Virginity and Body Autonomy: Two Women’s Stories

Debbie says:

Virginity, as Hanne Blank so thoroughly convinced me years ago, is a concept so ambiguous that it is almost meaningless. But nonetheless, it’s of deep importance to millions of people, two of whom have written about it this week, and the two posts resonate beautifully with each other.

NOTE:  Both of these posts are exclusively heteronormative; I apologize, and I hope folks for whom the heterosexual aspects don’t work will appreciate the underlying message.

Anna Fitzpatrick wrote a letter to her younger self: “Dear Anxious Virgin, Your Time Will Cum.”

Your parents are cool with letting your older sister date. Your high school has a strong sex-ed program where you’re learning that it’s okay to want sex. Your health teachers educate you about contraceptive methods. The teen magazines you consume voraciously are all run by third-wavers who challenge the word “slut.” Your friends talk openly about their experiences. You agree with these things on a political level. You are sex positive, you budding feminist you. You believe people should do what they want with their bodies. And yet, this ironically makes you feel guiltier that you aren’t doing what you want with yours.

Ashley Simpo wrote a more generalized, but still very personal piece: The Thing About Your Daughter’s Virginity.

No one tells their daughters that sex is sex and love is love and each can be enjoyed without requiring the other. No one tells their daughter that when a boy wants to have sex with her, she should consider one thing and one thing only — if she wants to have sex with him.

Instead we teach our daughters that despite having wet panties and perked nipples and all the necessary emotions and “equipment” needed to engage sexually, that they should hold off — not because perhaps she doesn’t have the time to deal with the physical realities of sexual activity (i.e. remembering to take a pill, having your naughty-bits rubbed raw on occasion, having to maintain a new standard of personal hygiene, keeping up with your menstrual cycles and knowing what questions to ask a potential sex partner) but because the boy won’t respect her, or Jesus won’t like it or she may end up pregnant or itchy or dead or sad.

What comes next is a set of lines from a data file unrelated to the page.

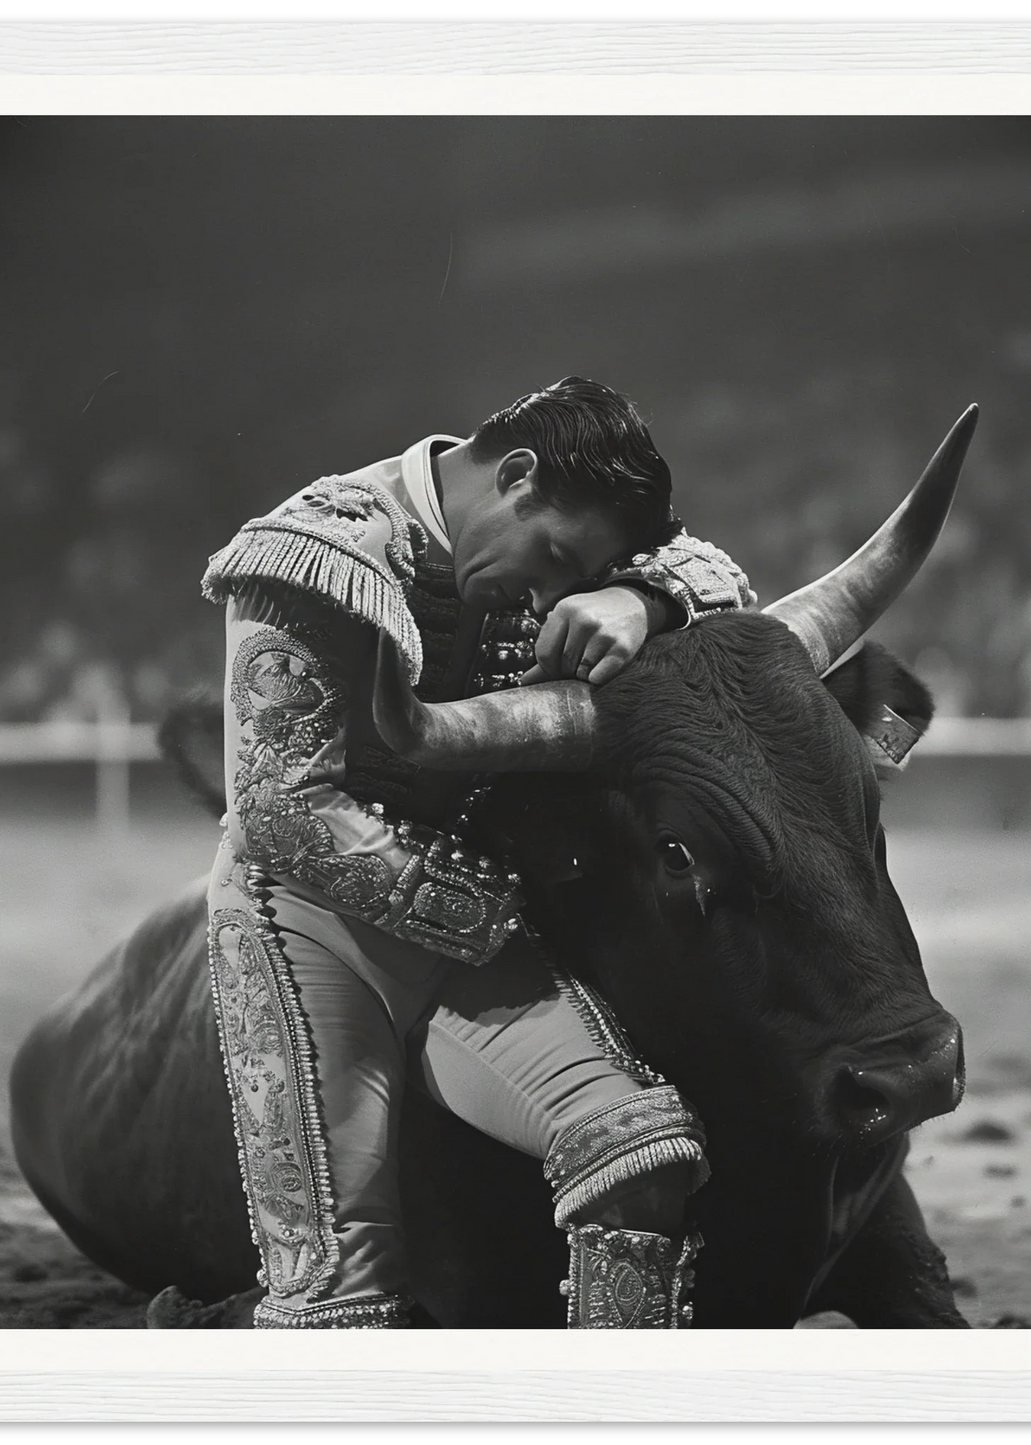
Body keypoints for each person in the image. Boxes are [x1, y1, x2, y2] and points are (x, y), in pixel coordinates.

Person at [199, 377, 755, 1329]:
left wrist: (638, 598)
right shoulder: (321, 543)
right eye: (553, 557)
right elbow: (281, 809)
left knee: (643, 1152)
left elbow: (724, 581)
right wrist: (498, 914)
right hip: (301, 923)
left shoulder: (569, 551)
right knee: (337, 1295)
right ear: (518, 477)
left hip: (464, 922)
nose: (548, 595)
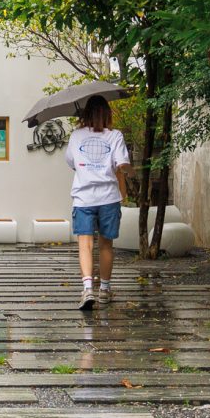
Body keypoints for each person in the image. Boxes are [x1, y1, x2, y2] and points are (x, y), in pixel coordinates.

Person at [64, 94, 131, 308]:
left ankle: (87, 289)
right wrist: (126, 171)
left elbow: (72, 162)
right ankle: (104, 289)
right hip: (108, 197)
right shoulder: (115, 135)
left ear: (86, 114)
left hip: (83, 197)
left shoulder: (76, 136)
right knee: (105, 245)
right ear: (107, 114)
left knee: (85, 245)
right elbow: (122, 164)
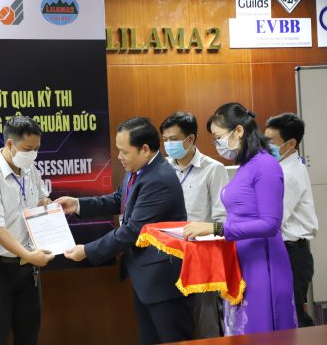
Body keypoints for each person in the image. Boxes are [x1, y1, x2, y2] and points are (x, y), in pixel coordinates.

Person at [57, 117, 195, 345]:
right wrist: (77, 204)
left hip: (164, 283)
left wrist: (87, 251)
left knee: (174, 340)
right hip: (146, 280)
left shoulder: (159, 179)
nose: (119, 157)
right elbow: (120, 199)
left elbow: (132, 231)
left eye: (124, 152)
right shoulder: (138, 169)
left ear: (145, 149)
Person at [184, 102, 297, 335]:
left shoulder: (265, 165)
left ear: (238, 131)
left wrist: (216, 229)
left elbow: (270, 224)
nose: (217, 145)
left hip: (262, 263)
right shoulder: (246, 165)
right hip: (242, 260)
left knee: (261, 331)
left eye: (218, 137)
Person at [0, 116, 54, 345]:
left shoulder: (30, 170)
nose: (33, 154)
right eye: (27, 149)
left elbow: (41, 198)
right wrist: (29, 255)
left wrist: (46, 204)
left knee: (29, 336)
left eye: (37, 149)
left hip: (27, 272)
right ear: (10, 144)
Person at [160, 111, 228, 339]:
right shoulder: (163, 168)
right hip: (169, 252)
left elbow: (222, 217)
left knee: (205, 319)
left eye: (173, 139)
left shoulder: (213, 169)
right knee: (174, 321)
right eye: (165, 139)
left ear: (190, 139)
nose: (168, 144)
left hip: (201, 254)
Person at [265, 112, 318, 327]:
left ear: (291, 144)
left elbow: (272, 220)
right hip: (287, 251)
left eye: (271, 141)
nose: (265, 146)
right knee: (288, 315)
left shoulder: (289, 174)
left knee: (292, 319)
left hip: (292, 254)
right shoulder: (281, 167)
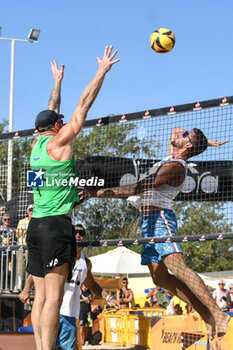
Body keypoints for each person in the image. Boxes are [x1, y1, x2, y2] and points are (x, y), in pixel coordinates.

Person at [78, 127, 229, 338]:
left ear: (188, 146)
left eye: (186, 136)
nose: (180, 133)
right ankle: (206, 314)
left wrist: (97, 193)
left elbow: (139, 187)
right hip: (147, 222)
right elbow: (176, 130)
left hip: (160, 220)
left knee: (179, 268)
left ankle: (218, 314)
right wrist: (205, 142)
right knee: (160, 278)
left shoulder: (176, 166)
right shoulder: (172, 154)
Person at [26, 47, 120, 350]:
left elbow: (51, 107)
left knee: (40, 297)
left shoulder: (36, 146)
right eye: (60, 122)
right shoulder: (58, 143)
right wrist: (101, 71)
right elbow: (84, 105)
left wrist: (57, 82)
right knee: (54, 298)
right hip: (56, 226)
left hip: (35, 226)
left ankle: (41, 348)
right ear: (56, 127)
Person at [20, 224, 119, 350]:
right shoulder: (60, 255)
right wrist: (26, 289)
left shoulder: (86, 263)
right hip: (52, 311)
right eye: (75, 233)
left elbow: (92, 285)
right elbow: (35, 274)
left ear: (85, 238)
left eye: (81, 234)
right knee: (46, 347)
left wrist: (109, 298)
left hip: (71, 314)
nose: (78, 236)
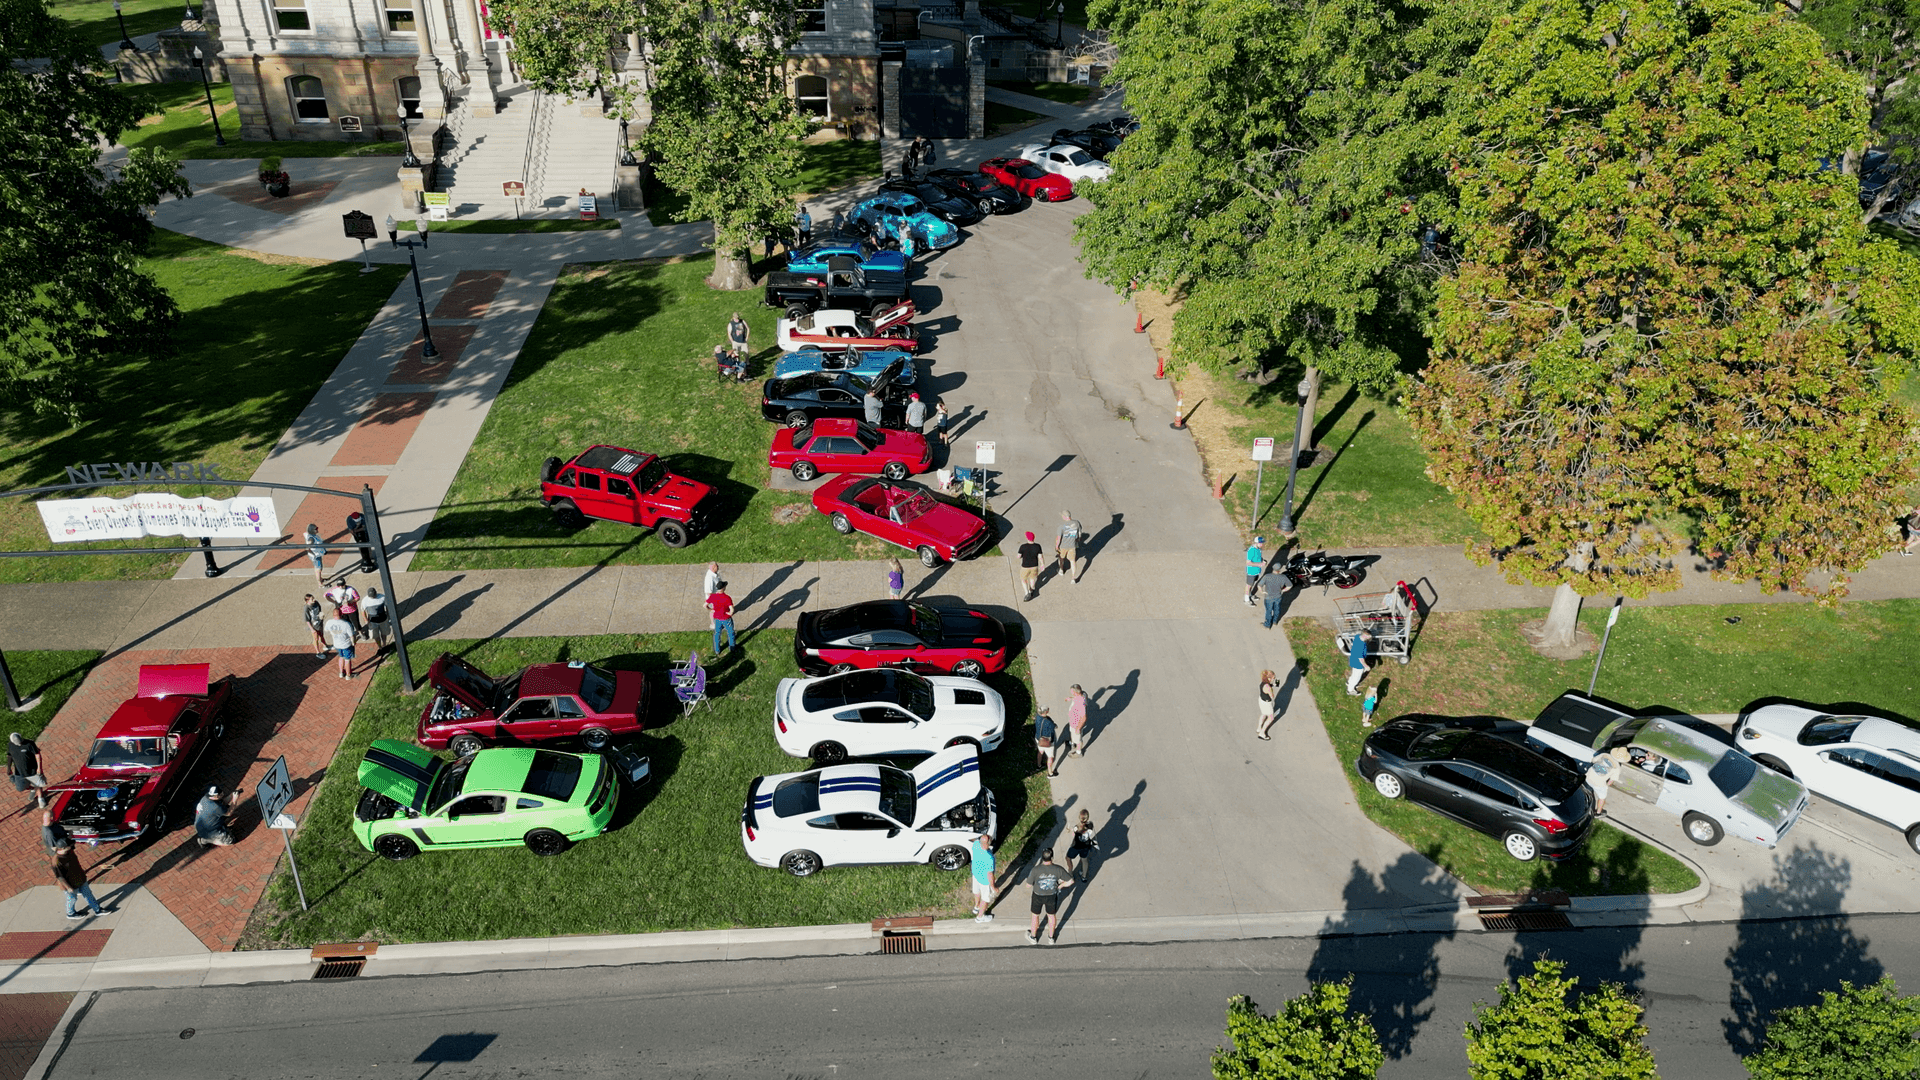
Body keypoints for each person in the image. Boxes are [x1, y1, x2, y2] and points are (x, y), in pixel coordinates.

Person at [1024, 849, 1074, 945]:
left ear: (1042, 858)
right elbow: (1071, 881)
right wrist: (1060, 885)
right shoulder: (1058, 869)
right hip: (1052, 896)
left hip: (1037, 896)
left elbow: (1028, 885)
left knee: (1035, 916)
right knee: (1051, 916)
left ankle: (1033, 937)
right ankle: (1051, 938)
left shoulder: (1035, 870)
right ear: (1052, 858)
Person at [50, 839, 105, 921]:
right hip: (70, 884)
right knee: (72, 898)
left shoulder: (70, 852)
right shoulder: (56, 861)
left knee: (88, 894)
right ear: (62, 848)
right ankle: (70, 913)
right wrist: (68, 887)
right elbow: (60, 877)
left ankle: (97, 910)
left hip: (80, 879)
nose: (71, 847)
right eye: (69, 846)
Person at [8, 732, 47, 809]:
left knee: (37, 784)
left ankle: (40, 798)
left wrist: (39, 768)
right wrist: (8, 767)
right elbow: (9, 756)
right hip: (19, 772)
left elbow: (37, 755)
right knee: (20, 788)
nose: (19, 744)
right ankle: (33, 789)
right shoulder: (10, 745)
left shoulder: (29, 744)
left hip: (32, 770)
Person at [1589, 748, 1625, 816]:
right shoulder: (1617, 768)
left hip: (1588, 776)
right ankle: (1598, 812)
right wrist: (1606, 784)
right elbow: (1610, 782)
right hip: (1598, 783)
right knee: (1602, 797)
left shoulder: (1604, 755)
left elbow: (1593, 760)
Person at [324, 605, 357, 680]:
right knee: (347, 659)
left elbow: (326, 630)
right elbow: (351, 635)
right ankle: (348, 675)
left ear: (333, 615)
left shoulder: (329, 622)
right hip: (346, 644)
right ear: (341, 614)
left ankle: (341, 673)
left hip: (337, 644)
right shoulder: (346, 624)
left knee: (341, 657)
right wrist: (353, 643)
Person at [969, 832, 996, 922]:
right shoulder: (989, 857)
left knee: (976, 891)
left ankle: (976, 906)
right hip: (984, 880)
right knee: (985, 898)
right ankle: (980, 917)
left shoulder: (976, 845)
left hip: (975, 874)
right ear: (989, 843)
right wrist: (993, 887)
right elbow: (990, 874)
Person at [707, 580, 735, 655]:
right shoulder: (727, 598)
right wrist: (730, 613)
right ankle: (732, 648)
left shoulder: (713, 596)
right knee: (730, 633)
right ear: (723, 588)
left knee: (717, 634)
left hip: (717, 619)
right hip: (726, 618)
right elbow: (732, 609)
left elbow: (704, 605)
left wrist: (711, 610)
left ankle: (717, 650)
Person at [1066, 809, 1097, 876]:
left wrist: (1070, 830)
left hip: (1075, 846)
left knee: (1068, 858)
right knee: (1084, 860)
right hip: (1085, 847)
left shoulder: (1076, 828)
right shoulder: (1090, 825)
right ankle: (1084, 876)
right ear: (1087, 817)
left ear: (1079, 817)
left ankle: (1070, 873)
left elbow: (1073, 834)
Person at [1056, 511, 1084, 585]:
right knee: (1072, 561)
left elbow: (1059, 538)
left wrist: (1056, 546)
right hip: (1072, 546)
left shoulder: (1062, 526)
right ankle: (1073, 578)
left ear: (1065, 516)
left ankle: (1061, 570)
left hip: (1063, 546)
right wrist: (1078, 540)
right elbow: (1079, 534)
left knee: (1061, 558)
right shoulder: (1077, 523)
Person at [1257, 561, 1287, 629]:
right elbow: (1289, 585)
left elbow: (1259, 585)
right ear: (1279, 569)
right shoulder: (1283, 577)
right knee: (1277, 609)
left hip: (1268, 597)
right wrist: (1283, 590)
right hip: (1278, 597)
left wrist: (1262, 592)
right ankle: (1275, 621)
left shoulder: (1267, 576)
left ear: (1273, 568)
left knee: (1269, 611)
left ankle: (1267, 624)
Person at [1034, 707, 1063, 776]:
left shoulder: (1037, 716)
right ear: (1045, 712)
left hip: (1038, 739)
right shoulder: (1048, 722)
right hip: (1047, 742)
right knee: (1050, 757)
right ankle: (1050, 773)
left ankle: (1039, 765)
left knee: (1040, 752)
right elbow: (1053, 728)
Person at [362, 587, 392, 652]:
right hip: (372, 622)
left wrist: (388, 615)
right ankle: (380, 647)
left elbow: (387, 606)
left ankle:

The two pieces, one about a white girl growing up in Canada and one about an African-American girl growing up in East Oakland, can almost be read in counterpoint. Fitzpatrick’s experience of believing she should want sex but not being ready for it balances Simpo’s experience of wanting sex against the advice of people around her. Here’s Fitzpatrick:

You invite him over. You initiate the makeout. You bring him to the bedroom. You start undressing first. “This is it,” you think, “this is when you finally get it over with.” (The fact that you think of sex as “getting it over with” should tell you all you need to know.) And then you lie on your back and he starts to enter you and even though he is very nice and even though you thought you wanted this, you start to PANIC and hyperventilate and he gets up and gets you a glass of water before even getting dressed (bless him) and you are considerate enough to wait until he leaves before you start spewing your guts out while hunched over the toilet, feeling the opposite of sexy.

And here’s Simpo:

No one ever told me that my body belonged to me and that I could do with it what I pleased.

And so within the act of feeling liberated and stirred after my first few sexual encounters, I also felt dirty, disrespectful, deceitful and disappointing. No one tells young girls to do what they want with their bodies because they know that at some point young girls are going to want to have sex. And God forbid a girl should open her legs and explore her sexuality….

No one tells their daughters that sex is sex and love is love and each can be enjoyed without requiring the other. No one tells their daughter that when a boy wants to have sex with her, she should consider one thing and one thing only — if she wants to have sex with him.

What makes the connection between these two pieces so strong is that Simpo’s recommended advice works as well for girls like Fitzpatrick as it does for girls like herself. If both of them had taken the same advice–consider only whether you want to have sex with him–they would almost certainly have made different choices, but both of them could have made the choice with more confidence, less self-blame, and less baggage.

“Your body belongs to you and you can do what you please.”

Wouldn’t that message change the world?

Thanks to Lizzy for the pointer to the Simpo article.